*Quoted text*.
-=-=-=-=-

05/23

Broadband.  It is often said that the Web won't come into its own until most people have high-speed, broadband connections.  So, it is interesting that two recent reports, one from Pew Research and one from the American Electronics Association, have revealed the extent of broadband penetration in the U.S. 

Apparently, there are about 16.2 million people with broadband connections now, and the pace of installation has slowed.  According to the Federal Computer Week report I read, only 50 percent of the nation's rural areas have a broadband provider while 99 percent of urban and suburban dwellers do.  The reason for that, of course, is telecommunications companies don't see much return in providing rural service, so they won't unless forced to do so.  This, by the way, was the same reason why electricity came late to rural communities.  There was no return in getting power to farms scattered about Texas, Oklahoma and Kansas.  That was why Rural Electric Cooperatives were created.  Rural communities may need the same thing to get broadband.

The variation from state to state is wide.  The report noted that North Carolina with 100 counties has broadband service in nearly all of them because it used Department of Agriculture and state money to provide it.  Other states are not so fortunate.  The states with the most subscribers are California, New York, Florida, Texas and New Jersey.   Massachusetts has the highest density of subscribers -- 239 per every 1000 households followed by New Jersey, California, Washington, D.C. and Alaska (!).  I guess if you live in Anchorage the service must be good.

About 9.2 million households use cable, 5.1 million Digital Subscriber Lines (DSL) and some 520,000 lucky souls have fiber to the home.  Another 221,000 use satellite or fixed wireless and other types of subscribers equal about 1.2 million. 

That's a pretty good picture of what is out there, and it tells me something.  There is still not enough broadband to make a difference yet.  The tipping point for the Web was about 50 million when it was first installed.  My guess is that it will be about the same for broadband.  When we hit the 50 million point, there will be an abundance of high-speed services, games, video and other high-density programs delivered down fast pipes.  These services exist now, but they don't have mass acceptance yet.

As for my office and home, both have been on broadband for several years.  I can't imagine working without it.
 

05/22

Can This Be True?  According to the Financial Times, American Airlines is apparently going to shrink the distance between seats in its airplanes from 35 inches to 32 inches. 

The excuse for this, according to the article, is that the airline learned that passengers only care about price and so to give them the lowest price, the airline will push in more seats and cram more people into the cabin.  I don't know about you, but this seems to be incredibly dumb PR.  People care about price, sure, but they also care whether they are shoved  into spaces that sardines wouldn't fit.  I mean, if you want to push American Airline's philosophy to the limit, why not just put in vertical slots and have people stand in them with belts on.  You could fit in a lot more people then and cut the price to rock-bottom rates.

-=-=-=-=-

*Material shown*.
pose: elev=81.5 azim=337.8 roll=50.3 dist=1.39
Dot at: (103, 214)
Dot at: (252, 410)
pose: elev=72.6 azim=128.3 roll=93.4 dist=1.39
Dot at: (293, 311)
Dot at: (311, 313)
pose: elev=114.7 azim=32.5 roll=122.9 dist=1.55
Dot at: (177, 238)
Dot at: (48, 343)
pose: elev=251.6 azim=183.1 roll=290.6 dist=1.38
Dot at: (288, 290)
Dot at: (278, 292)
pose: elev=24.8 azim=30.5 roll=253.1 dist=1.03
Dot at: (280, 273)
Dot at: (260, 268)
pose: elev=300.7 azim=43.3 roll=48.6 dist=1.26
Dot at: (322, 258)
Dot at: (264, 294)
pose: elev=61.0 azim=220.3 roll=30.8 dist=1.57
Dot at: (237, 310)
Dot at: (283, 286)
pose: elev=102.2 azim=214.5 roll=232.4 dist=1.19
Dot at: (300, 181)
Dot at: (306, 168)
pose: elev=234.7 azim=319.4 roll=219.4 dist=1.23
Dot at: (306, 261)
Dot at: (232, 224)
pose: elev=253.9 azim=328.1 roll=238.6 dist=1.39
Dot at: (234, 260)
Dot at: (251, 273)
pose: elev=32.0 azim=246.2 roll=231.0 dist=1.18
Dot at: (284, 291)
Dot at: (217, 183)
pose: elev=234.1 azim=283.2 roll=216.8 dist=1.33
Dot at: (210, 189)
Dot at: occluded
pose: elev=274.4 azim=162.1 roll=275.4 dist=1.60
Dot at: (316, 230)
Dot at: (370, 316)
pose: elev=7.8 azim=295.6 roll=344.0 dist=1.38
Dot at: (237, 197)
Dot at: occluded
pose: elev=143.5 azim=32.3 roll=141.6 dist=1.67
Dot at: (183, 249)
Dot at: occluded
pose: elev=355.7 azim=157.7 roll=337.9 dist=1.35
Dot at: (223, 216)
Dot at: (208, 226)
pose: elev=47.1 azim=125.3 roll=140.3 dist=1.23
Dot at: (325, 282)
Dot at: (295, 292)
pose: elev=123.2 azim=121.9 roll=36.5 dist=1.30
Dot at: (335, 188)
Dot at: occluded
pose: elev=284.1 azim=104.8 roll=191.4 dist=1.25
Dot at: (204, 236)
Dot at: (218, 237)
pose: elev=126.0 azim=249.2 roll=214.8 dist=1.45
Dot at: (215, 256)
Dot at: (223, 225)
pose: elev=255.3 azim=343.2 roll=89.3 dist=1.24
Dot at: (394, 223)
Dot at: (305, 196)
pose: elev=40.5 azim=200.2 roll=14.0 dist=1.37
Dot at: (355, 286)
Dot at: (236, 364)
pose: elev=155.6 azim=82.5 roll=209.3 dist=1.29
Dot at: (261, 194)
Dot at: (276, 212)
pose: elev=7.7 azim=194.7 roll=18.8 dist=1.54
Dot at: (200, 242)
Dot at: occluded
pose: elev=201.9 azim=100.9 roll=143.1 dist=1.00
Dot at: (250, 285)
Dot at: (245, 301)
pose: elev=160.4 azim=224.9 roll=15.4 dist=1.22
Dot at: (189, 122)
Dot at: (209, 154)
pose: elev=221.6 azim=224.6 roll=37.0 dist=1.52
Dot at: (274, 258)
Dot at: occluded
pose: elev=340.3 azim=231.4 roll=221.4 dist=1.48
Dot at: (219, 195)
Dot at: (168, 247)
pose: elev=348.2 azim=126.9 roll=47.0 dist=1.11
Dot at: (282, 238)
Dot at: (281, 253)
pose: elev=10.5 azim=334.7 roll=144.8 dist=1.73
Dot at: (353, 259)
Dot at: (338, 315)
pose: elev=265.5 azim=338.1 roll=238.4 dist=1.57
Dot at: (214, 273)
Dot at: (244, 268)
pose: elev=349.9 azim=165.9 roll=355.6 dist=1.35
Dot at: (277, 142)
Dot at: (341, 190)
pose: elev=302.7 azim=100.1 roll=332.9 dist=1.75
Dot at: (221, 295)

-=-=-=-=-

*Directions*.
1. Translate this sentence from the blog text into Spanish: "There is still not enough broadband to make a difference yet."
2. According to the blog text, which states have the most broadband subscribers?

*Expected results*.
1. Todavía no hay suficiente banda ancha como para marcar una diferencia.

2. California, New York, Florida, Texas, New Jersey